Seite:

Indem ich[WS 1] mein Leben mit seinen interessantesten Schicksalen zu schildern beginne, erkläre ich zuvörderst, daß ich nur Wahres und wirklich Erlebtes mittheilen werde. Hierbei hoffe ich auf Theilnahme und Interesse, denn wer schaute nicht mit klopfendem Herzen dem tapfern Kampfe eines Schiffes mit dem stürmischen Meere zu? wer zitterte nicht bei seinem Versinken zwischen den thürmenden Wellen, wer begrüßte nicht sein Wiederauftauchen mit Entzücken? Und sollte der Kampf eines muthigen Menschen mit seinem Schicksale weniger interessant sein? Sagte doch das Alterthum, dies sei ein Schauspiel für Götter.

Bereitgestellte Einträge:
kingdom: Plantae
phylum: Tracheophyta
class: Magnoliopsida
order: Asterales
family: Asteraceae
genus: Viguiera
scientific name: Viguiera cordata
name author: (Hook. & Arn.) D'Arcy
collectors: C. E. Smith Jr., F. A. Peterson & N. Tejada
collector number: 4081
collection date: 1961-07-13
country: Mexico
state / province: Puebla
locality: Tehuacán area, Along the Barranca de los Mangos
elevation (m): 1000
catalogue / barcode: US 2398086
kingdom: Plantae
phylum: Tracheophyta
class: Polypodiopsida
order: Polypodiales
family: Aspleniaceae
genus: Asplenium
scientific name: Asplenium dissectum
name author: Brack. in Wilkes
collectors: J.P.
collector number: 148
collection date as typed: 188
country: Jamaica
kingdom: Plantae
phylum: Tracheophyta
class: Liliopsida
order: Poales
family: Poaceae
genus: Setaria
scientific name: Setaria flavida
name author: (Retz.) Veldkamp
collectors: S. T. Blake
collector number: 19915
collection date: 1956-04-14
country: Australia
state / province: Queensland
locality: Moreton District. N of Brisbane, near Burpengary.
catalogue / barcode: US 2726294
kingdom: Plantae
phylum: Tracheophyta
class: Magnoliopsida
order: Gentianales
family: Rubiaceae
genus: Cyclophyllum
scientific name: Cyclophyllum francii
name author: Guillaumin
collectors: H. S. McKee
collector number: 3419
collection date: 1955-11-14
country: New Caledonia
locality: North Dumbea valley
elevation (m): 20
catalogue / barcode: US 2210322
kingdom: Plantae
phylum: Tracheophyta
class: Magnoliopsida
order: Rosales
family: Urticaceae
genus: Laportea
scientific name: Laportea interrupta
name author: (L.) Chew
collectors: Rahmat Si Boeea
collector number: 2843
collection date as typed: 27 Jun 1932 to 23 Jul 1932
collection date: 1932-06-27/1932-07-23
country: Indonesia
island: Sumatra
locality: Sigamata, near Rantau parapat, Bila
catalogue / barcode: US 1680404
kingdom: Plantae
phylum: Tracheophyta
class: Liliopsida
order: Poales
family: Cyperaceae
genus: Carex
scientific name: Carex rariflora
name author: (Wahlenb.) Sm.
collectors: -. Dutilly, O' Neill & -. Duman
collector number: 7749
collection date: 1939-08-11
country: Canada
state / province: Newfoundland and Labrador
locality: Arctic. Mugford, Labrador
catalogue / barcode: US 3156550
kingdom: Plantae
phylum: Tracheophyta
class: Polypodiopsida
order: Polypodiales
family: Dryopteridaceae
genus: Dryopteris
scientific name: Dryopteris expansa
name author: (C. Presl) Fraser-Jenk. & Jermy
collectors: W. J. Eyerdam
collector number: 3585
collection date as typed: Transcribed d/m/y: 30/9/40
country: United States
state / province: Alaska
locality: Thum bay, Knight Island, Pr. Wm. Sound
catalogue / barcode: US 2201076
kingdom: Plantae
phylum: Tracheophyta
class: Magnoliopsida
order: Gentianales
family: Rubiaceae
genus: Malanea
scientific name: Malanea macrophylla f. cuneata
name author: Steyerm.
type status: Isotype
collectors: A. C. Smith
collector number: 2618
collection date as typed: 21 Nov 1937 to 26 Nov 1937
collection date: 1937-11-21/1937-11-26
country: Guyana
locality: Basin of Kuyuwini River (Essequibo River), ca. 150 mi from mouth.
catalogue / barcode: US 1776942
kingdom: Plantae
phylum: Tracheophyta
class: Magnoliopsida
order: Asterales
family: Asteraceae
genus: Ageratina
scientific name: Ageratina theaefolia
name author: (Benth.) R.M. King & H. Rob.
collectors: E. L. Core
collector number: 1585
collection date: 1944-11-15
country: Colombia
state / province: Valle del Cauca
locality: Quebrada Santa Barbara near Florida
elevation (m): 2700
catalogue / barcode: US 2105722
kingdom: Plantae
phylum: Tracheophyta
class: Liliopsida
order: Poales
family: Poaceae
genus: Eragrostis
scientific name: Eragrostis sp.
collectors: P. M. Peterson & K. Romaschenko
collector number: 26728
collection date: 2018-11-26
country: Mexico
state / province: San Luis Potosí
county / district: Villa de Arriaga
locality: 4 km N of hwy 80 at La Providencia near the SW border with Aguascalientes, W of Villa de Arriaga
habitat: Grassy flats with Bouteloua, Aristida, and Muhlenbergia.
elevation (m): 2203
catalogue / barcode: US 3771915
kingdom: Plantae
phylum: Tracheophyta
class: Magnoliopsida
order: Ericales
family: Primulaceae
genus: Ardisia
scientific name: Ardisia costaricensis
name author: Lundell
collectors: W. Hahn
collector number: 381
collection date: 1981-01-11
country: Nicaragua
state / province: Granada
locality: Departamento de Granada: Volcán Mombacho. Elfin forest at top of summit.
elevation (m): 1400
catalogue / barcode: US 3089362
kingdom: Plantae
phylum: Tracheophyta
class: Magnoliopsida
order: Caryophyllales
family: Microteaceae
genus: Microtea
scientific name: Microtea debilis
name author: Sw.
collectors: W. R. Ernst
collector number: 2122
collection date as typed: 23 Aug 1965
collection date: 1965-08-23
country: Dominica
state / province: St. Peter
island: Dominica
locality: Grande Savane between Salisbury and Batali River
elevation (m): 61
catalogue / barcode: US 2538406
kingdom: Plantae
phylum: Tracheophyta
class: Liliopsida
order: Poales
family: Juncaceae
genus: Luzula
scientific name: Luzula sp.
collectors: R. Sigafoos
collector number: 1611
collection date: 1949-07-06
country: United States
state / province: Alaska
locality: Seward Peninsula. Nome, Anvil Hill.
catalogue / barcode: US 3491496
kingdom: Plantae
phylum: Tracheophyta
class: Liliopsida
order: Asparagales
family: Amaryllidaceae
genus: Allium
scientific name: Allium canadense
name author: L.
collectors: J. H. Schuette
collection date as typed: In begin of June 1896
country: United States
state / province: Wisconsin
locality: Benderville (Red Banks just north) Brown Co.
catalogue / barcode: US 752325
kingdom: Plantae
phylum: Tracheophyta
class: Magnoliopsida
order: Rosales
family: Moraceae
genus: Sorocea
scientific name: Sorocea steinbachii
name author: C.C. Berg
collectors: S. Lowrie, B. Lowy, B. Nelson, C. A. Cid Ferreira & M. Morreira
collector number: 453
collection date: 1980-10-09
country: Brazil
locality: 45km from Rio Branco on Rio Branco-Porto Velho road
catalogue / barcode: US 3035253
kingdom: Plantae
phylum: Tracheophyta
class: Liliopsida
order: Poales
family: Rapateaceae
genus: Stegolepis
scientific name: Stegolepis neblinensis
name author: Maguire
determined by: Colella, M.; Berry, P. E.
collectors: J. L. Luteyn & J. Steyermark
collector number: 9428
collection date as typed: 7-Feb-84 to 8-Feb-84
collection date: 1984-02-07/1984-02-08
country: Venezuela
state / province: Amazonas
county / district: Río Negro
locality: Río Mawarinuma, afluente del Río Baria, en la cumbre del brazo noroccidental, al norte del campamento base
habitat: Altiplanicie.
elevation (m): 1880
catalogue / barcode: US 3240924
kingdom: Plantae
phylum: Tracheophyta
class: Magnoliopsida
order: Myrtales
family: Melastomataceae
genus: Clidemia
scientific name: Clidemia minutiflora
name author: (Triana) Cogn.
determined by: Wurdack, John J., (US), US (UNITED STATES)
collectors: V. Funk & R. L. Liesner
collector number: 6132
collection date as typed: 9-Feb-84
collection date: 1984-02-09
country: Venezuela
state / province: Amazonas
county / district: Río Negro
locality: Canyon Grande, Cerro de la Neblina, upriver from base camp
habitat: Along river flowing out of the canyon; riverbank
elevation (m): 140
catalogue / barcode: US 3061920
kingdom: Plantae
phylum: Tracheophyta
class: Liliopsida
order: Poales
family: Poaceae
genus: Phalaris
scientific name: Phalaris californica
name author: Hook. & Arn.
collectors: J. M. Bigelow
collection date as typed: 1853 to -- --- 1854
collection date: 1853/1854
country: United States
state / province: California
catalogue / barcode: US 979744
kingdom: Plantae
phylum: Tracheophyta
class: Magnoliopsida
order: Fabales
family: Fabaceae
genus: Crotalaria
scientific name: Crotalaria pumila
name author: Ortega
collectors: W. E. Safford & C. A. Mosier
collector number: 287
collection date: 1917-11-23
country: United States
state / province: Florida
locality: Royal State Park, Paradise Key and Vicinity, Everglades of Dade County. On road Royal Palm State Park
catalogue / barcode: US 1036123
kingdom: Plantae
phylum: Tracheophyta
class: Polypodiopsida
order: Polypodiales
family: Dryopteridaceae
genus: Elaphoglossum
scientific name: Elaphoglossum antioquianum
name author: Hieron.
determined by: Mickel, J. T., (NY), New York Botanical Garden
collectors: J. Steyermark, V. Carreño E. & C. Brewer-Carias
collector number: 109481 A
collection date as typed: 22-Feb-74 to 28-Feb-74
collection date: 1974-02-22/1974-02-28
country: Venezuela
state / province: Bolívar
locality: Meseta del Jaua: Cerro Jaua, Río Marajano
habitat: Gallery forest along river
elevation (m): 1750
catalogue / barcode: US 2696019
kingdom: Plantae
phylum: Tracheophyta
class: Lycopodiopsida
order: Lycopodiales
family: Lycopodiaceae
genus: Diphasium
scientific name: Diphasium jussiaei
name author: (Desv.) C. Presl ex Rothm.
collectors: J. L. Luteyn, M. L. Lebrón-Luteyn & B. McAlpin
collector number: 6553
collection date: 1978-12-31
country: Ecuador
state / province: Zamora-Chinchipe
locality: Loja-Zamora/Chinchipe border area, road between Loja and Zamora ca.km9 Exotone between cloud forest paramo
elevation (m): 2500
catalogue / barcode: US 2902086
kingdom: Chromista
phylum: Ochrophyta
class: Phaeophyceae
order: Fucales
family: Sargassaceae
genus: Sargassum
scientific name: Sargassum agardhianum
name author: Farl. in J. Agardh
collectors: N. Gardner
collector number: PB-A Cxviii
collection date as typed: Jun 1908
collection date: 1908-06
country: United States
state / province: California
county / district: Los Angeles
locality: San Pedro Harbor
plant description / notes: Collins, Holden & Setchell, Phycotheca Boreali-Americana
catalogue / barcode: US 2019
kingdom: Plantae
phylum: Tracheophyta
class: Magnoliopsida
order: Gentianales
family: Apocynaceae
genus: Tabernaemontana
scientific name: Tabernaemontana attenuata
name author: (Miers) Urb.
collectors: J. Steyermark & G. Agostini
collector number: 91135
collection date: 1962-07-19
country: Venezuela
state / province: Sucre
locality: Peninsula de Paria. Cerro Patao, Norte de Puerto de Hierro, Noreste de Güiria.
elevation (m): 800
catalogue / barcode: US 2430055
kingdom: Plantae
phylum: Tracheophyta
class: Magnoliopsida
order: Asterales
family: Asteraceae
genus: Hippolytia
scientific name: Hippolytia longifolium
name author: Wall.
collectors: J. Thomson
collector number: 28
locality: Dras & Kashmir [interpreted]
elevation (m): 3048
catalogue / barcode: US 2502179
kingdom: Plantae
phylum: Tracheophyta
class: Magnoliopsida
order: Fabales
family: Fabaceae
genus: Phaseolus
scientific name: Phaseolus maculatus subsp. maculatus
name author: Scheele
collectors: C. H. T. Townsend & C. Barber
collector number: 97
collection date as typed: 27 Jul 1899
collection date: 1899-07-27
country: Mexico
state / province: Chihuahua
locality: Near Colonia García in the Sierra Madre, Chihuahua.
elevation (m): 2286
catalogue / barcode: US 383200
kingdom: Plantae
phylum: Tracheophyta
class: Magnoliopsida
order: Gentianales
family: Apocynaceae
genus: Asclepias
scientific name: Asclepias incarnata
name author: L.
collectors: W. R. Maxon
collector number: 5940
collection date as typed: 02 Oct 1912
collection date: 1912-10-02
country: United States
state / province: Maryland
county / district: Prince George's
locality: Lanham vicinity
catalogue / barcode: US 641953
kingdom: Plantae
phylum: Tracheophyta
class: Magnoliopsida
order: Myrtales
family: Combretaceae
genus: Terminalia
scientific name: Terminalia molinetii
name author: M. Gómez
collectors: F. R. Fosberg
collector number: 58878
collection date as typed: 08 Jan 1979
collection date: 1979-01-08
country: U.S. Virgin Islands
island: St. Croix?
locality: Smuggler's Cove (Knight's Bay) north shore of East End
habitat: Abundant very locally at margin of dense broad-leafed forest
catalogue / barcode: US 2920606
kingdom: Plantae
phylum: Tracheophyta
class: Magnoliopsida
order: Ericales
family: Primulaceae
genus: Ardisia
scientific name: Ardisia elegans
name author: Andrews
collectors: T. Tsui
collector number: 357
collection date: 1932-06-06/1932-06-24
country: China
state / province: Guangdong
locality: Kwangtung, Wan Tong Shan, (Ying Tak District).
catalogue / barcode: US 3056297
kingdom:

Aufgabe 1: Schreiben Sie den Abschnitt der Seite von „Indem ich[WS 1]“ bis „Schauspiel für Götter.“ wortgetreu ab.
Aufgabe 2: Was will die schreibende Person laut der Seite ausschließlich mitteilen?
Die Einträge sind eigenständiges Material und stehen für sich, getrennt von der Seite.

Lösung 1:
Indem ich[WS 1] mein Leben mit seinen interessantesten Schicksalen zu schildern beginne, erkläre ich zuvörderst, daß ich nur Wahres und wirklich Erlebtes mittheilen werde. Hierbei hoffe ich auf Theilnahme und Interesse, denn wer schaute nicht mit klopfendem Herzen dem tapfern Kampfe eines Schiffes mit dem stürmischen Meere zu? wer zitterte nicht bei seinem Versinken zwischen den thürmenden Wellen, wer begrüßte nicht sein Wiederauftauchen mit Entzücken? Und sollte der Kampf eines muthigen Menschen mit seinem Schicksale weniger interessant sein? Sagte doch das Alterthum, dies sei ein Schauspiel für Götter.

Lösung 2: Nur Wahres und wirklich Erlebtes.